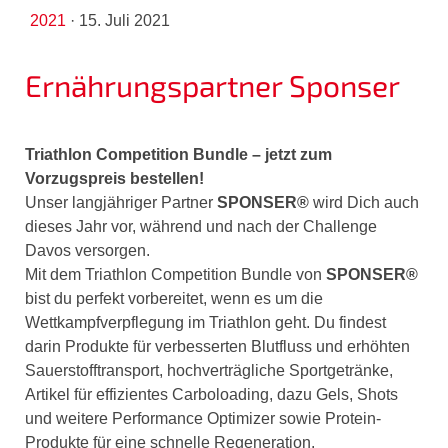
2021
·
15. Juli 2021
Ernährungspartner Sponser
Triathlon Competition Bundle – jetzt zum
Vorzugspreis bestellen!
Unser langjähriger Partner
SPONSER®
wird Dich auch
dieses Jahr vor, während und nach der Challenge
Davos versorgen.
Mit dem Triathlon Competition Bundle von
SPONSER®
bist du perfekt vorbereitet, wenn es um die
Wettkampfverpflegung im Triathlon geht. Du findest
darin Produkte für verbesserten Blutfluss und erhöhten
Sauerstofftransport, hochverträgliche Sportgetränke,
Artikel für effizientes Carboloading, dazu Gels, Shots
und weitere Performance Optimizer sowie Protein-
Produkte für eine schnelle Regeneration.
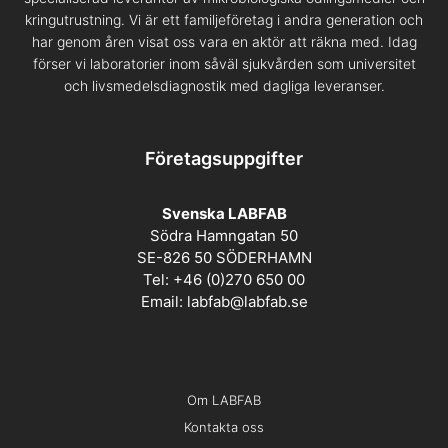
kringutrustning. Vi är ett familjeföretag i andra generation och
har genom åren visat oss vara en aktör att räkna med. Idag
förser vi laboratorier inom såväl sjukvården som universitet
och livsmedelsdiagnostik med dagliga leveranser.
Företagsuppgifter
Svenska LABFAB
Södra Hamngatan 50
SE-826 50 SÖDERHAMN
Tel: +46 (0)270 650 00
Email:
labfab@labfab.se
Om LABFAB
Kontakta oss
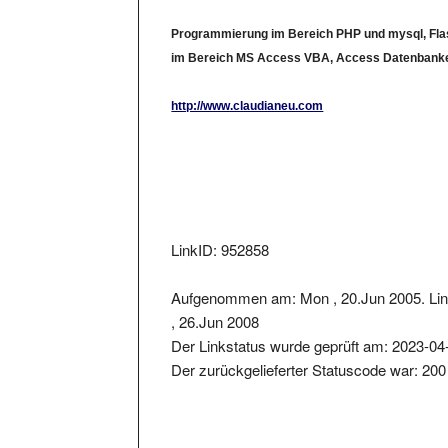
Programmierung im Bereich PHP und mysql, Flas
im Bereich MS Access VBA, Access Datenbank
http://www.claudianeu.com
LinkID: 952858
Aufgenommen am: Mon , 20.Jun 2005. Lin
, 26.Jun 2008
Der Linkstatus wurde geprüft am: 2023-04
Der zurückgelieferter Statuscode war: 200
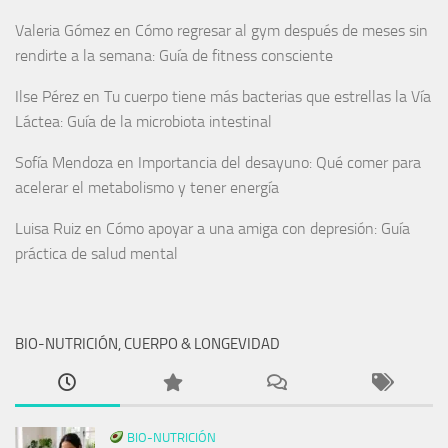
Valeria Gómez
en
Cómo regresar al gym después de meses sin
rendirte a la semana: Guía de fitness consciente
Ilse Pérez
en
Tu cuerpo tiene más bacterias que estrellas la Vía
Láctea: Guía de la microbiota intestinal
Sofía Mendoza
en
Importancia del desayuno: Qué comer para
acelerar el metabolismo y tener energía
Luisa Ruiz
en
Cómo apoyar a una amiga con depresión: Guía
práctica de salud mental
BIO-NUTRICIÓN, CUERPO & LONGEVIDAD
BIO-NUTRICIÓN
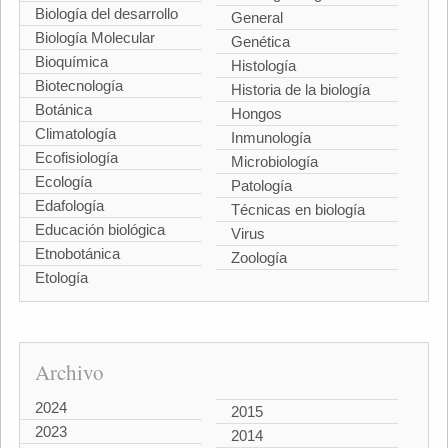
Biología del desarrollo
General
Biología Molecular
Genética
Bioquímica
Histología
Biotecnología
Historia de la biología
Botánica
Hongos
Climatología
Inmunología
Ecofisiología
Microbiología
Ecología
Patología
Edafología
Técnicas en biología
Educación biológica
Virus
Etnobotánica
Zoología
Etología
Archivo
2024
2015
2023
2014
================
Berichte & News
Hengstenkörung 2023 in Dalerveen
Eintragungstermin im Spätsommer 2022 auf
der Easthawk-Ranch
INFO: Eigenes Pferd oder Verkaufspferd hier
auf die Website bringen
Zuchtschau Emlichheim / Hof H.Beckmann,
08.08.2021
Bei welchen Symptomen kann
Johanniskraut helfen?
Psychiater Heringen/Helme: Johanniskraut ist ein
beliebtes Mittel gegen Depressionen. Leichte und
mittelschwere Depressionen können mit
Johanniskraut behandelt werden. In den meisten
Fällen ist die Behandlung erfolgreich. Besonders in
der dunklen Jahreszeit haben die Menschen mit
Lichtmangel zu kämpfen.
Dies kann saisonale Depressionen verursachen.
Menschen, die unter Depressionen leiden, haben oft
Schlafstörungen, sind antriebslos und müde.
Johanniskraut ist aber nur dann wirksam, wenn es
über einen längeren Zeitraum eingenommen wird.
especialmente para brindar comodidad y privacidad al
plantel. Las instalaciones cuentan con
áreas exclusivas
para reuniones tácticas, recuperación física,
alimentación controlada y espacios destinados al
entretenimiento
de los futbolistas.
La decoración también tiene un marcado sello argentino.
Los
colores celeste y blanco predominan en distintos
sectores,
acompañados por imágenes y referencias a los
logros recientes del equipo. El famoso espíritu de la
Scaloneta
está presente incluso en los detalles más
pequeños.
================
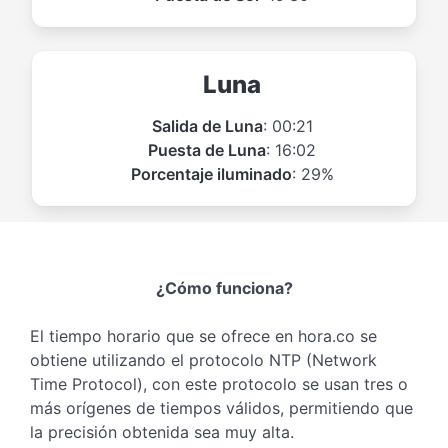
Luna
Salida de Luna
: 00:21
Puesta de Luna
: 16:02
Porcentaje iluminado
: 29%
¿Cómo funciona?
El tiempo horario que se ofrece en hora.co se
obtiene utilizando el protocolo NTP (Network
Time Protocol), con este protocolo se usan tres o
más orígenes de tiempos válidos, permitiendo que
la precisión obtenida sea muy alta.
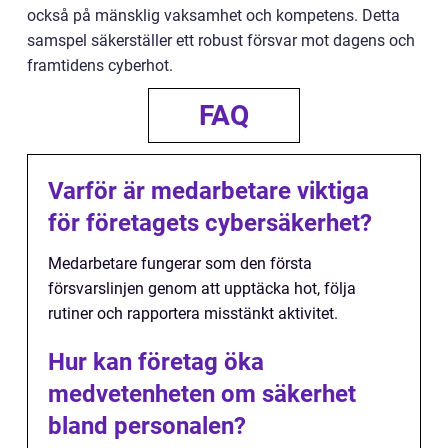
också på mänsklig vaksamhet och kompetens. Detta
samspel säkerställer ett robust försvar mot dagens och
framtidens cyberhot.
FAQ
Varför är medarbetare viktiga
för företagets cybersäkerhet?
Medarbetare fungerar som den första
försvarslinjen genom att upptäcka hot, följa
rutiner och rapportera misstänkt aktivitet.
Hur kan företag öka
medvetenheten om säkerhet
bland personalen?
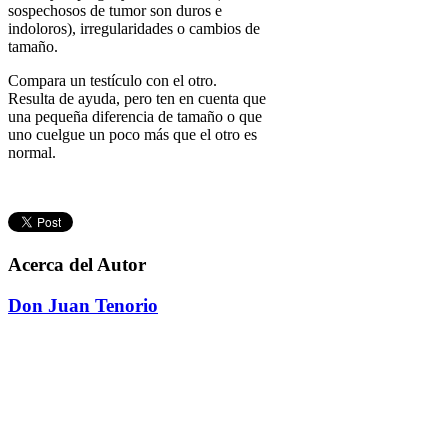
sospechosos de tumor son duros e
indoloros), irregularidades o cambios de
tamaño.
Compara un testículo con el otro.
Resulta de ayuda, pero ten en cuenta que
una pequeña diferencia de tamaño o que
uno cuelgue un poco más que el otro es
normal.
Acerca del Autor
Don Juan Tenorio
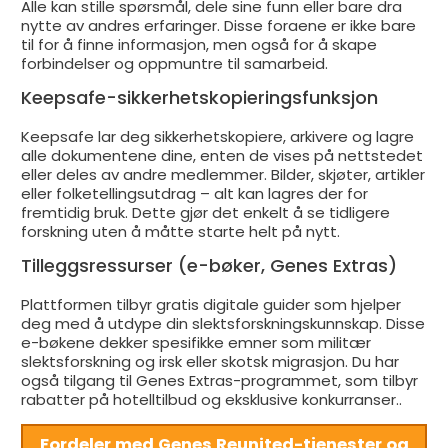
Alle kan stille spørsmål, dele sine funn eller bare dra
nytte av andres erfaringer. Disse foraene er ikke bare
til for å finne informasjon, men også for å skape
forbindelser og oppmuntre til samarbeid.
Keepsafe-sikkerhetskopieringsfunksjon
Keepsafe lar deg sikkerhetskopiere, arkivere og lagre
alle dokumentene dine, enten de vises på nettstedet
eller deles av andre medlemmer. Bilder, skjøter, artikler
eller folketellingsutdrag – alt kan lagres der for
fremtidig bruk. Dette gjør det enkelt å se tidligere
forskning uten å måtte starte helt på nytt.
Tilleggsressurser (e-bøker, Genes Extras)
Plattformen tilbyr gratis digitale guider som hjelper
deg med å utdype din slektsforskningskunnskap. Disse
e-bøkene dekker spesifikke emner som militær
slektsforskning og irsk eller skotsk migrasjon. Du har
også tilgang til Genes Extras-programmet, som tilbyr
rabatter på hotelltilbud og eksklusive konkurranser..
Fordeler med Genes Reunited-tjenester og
================
» Task to complete
Where the listing above reaches the line that contains "der Easthawk-Ranch", start retyping, and finish with the line that contains "Dies kann saisonale Depressionen verursachen."; reproduce those lines exactly and no others.

» Exercise response
der Easthawk-Ranch
INFO: Eigenes Pferd oder Verkaufspferd hier
auf die Website bringen
Zuchtschau Emlichheim / Hof H.Beckmann,
08.08.2021
Bei welchen Symptomen kann
Johanniskraut helfen?
Psychiater Heringen/Helme: Johanniskraut ist ein
beliebtes Mittel gegen Depressionen. Leichte und
mittelschwere Depressionen können mit
Johanniskraut behandelt werden. In den meisten
Fällen ist die Behandlung erfolgreich. Besonders in
der dunklen Jahreszeit haben die Menschen mit
Lichtmangel zu kämpfen.
Dies kann saisonale Depressionen verursachen.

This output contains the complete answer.